Detailed walkthrough

§2 (GRK and 3D formulation) recapitulates the partial-search setup: a database of size N = 2n is partitioned into K = 2n−m blocks of size b = 2m, with the goal of identifying the target block rather than the full target. The GRK algorithm has the form Gn Gmk₂ Gnk₁; the three-dimensional invariant subspace {|t⟩, |ntt⟩, |u⟩} reduces both Grover operators to SO(3) rotations whose infinitesimal generators are skew-symmetric X (global) and Y (local). The terminal condition for partial search is that the projection of the final state onto |u⟩ (non-target blocks) vanishes — geometrically, the trajectory must hit a 2-plane Σ in ℝ³.

§3 (PMP formulation) makes the discrete-to-continuous transition: in the asymptotic regime the operator-count-minimisation problem becomes a minimum-time hitting problem on red with binary control A(t) ∈ {X, Y}. Lemma 3.1 derives the sign rule from the Pontryagin Hamiltonian — a direct calculation showing H(p, ψ; X) − H(p, ψ; Y) = Φ. The authors emphasise that the costate p(t) never needs an explicit form; only the switching function and its descendants matter.

§4 (Reduced switching dynamics) is where the proof's elegance lives. The Lie-closure argument (Lemma 4.2) establishes that observables of the form ⟨p, Fψ⟩, when transported by either X or Y, close on a finite-dimensional vector space. This means the reduced switching variables (φ₁, φ₂, φ₃) evolve under a closed ODE on each pure arc — the costate p is "integrated out". Lemmas 4.3 and 4.4 give explicit reduced dynamics on X-arcs and Y-arcs respectively, and Lemmas 4.5, 4.6 integrate them to derive the switching-to-switching propagation. The key takeaway is Proposition 4.7: both shortest switching-to-switching arcs (with τX = π/sin γ for X, and length ℓ ∈ (0, 2π) for Y) implement the same reduced-data involution (0, a, b) ↦ (0, −a, b). This is what makes compression possible.

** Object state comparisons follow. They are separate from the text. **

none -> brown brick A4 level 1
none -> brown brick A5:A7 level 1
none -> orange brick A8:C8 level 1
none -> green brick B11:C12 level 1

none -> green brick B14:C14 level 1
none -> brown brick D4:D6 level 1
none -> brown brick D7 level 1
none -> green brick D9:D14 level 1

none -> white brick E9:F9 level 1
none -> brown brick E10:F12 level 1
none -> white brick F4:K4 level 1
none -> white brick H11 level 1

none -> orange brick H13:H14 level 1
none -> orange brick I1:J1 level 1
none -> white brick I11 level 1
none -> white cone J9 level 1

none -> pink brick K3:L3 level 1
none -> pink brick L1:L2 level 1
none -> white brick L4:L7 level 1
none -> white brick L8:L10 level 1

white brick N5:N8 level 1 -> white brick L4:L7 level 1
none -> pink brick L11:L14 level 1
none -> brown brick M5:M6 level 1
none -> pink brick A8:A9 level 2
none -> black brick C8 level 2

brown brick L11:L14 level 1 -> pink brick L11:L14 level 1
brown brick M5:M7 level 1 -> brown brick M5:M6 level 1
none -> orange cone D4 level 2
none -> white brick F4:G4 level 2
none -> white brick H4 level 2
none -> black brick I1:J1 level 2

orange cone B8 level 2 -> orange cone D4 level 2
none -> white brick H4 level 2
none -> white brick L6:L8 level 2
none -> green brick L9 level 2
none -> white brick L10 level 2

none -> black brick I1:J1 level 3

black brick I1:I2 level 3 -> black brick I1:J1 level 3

§5 (Universal switching map and singular arcs) extends Proposition 4.7 to arbitrary regular continuations and proves there are no singular arcs of positive length on regular normal extremals (Lemma 5.5). This is essential — without it, the bang–bang structure could fail.

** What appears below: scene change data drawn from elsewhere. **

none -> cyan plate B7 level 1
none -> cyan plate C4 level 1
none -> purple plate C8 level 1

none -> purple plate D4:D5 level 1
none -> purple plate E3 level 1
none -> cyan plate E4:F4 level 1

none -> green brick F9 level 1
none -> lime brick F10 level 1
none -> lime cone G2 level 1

§6 (App. A endpoint lemmas) shows that the first and last bang must both be X (i.e., global Grover stages). The argument uses the boundary conditions: the initial state |sn sits on a specific orbit of X, and only an X-arc can move it efficiently towards the target plane Σ; mutatis mutandis at the endpoint.

§7 (Compression and structural optimality) is the punch line. Theorems 7.1 and 7.2 use Proposition 4.7 + the universal switching-continuation map to prove that any interior YXY or XYX three-bang block can be replaced by a single shorter bang of the opposite type, while leaving the future reduced trajectory unchanged. By Theorem 7.3, this forces the time-optimal pattern to have at most three bangs total. Combined with the endpoint constraints (first and last must be X), the only nontrivial pattern is XYX — exactly global–local–global. Theorem 7.4 then concludes that the standard GRK parameter optimisation (Eq. 2.13) gives an asymptotically optimal partial-search algorithm.

§8 (Conclusion) frames the result and lists open problems: extending the proof to discrete parity sectors (the present argument is up to O(1) parity corrections), the regime m > n/2 where partial search loses its quantum advantage, and depth optimisation on hardware (where oracle dominance is no longer a given). The geometric-control formulation is portable: the same 𝔰𝔬(3) reduction and PMP machinery would apply to any two-reflection structured Grover algorithm.

No figures extracted from source — the paper is purely theoretical (theorems + proofs).